The Kansas State Library found a 1915 sample ballot that had the option for straight-ticket voting for three parties, Democratic, Republican and Socialist.
However, the library could not find details on when Kansas jettisoned the practice.
Kobach’s you-can-only-quit-if-you’re dead bill would change a state law that lets a candidate nominated in a primary withdraw before the general election by turning in a statement that he or she is incapable of serving in the office.
To get off the ballot under Kobach’s proposal, a candidate would have to die after the primary and before Sept. 1, about two months prior to a November general election.
And if a candidate did die, his or her party would be required to appoint a replacement candidate to represent the party on the ballot.
The bill is in response to a situation that arose in last year’s election.
With a U.S. Senate seat apparently up for grabs, Democratic Senate nominee Chad Taylor abruptly dropped out of the race, leaving independent candidate Greg Orman with a clear shot at incumbent Republican Sen.
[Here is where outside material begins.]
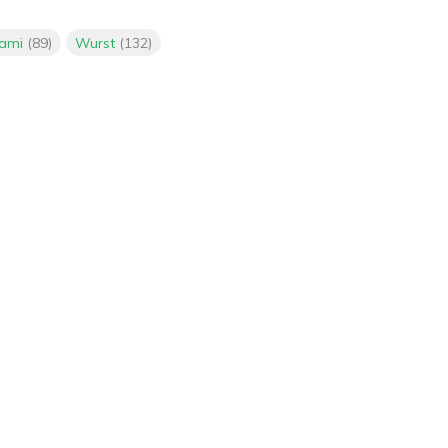
lami
(89)
Wurst
(132)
Pat Roberts.
Kobach fought to keep Taylor on the ballot, and then to force the Democrats to name a replacement.
The Supreme Court allowed Taylor to withdraw and a three-judge special court panel ruled that the Democrats didn’t have to pick another candidate.
“It would eliminate this gray area (in current law) of what constitutes a basis for being incapable of serving,” Kobach said.
Rep. Jim Ward, D-Wichita, said he thinks the bill isn’t worth the Legislature’s time.
“It sounds like the secretary is still trying to refight a petty political argument from the last election,” he said. “Most people have moved on to the budget and education crisis we’re facing.”
The committee accepted the bills without objection.